When a datastore becomes inaccessible, VMCP might not terminate and restart the affected virtual machines.
Problem
When an All Paths Down (APD) or Permanent Device Loss (PDL) failure occurs and a datastore becomes inaccessible, VMCP might not resolve the issue for the affected virtual machines.
Cause
In an APD or PDL failure situation, VMCP might not terminate a virtual machine for the following reasons:
- VM is not protected by vSphere HA at the time of failure.
- VMCP is disabled for this virtual machine.
Furthermore, if the failure is an APD, VMCP might not terminate a VM for several reasons:
- APD failure is corrected before the VM was terminated.
- Insufficient capacity on hosts with which the virtual machine is compatible
- During a network partition or isolation, the host affected by the APD failure is not able to query the primary host for available capacity. In such a case, vSphere HA defers to the user policy and terminates the VM if the VM Component Protection setting is aggressive.
- vSphere HA terminates APD-affected VMs only after the following timeouts expire:
- APD timeout (default 140 seconds).
- APD failover delay (default 180 seconds).
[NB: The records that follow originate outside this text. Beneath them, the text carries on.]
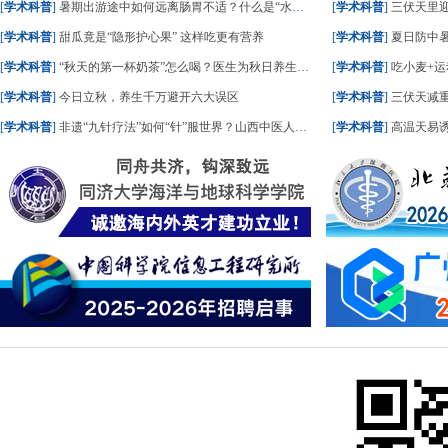
[
学术科普
]
暑期出游途中如何远离肠胃不适？什么是“水土不服”？一文了解
[
学术科普
]
三伏天里
[
学术科普
]
甜瓜竟是“隐形护心果” 这样吃更有营养
[
学术科普
]
夏日防中暑
[
学术科普
]
“秋天的第一杯奶茶”怎么喝？医生为秋日养生饮食划重点
[
学术科普
]
吃小麦+运
[
学术科普
]
今日立秋，养生千万避开六大误区
[
学术科普
]
三伏天减重
[
学术科普
]
非遗“九针疗法”如何“针”服世界？山西中医人这样答
[
学术科普
]
高温天易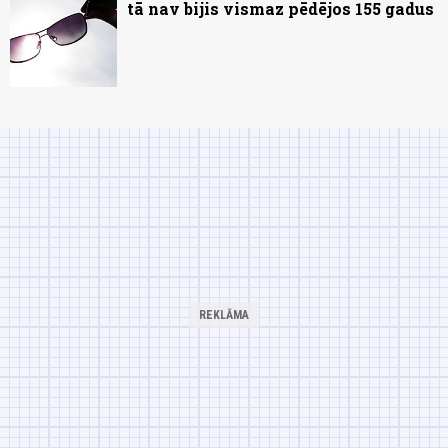
tā nav bijis vismaz pēdējos 155 gadus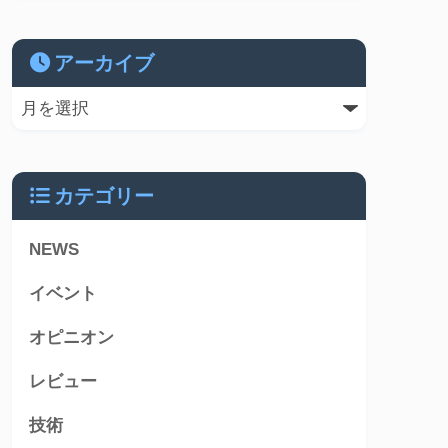
アーカイブ
カテゴリー
NEWS
イベント
オピニオン
レビュー
技術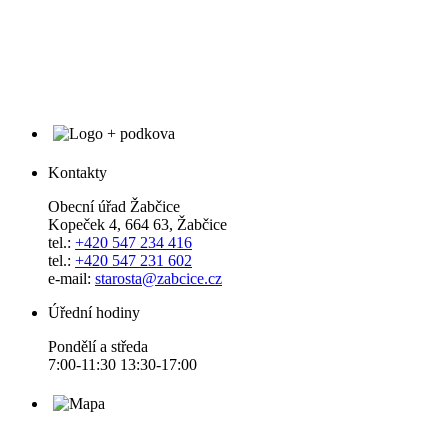
Kontakty
Obecní úřad Žabčice
Kopeček 4, 664 63, Žabčice
tel.:
+420 547 234 416
tel.:
+420 547 231 602
e-mail:
starosta@zabcice.cz
Úřední hodiny
Pondělí a středa
7:00-11:30 13:30-17:00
For faster recovery, this can be set to 0.
Note: Based on these default values, vSphere HA terminates the affected virtual machine after 320 seconds (APD timeout + APD failover delay)
Solution
To address this issue, check and adjust any of the following:
- Insufficient capacity to restart the virtual machine
- User-configured timeouts and delays
- User settings affecting VM termination
- VM Component Protection policy
- Host monitoring or VM restart priority must be enabled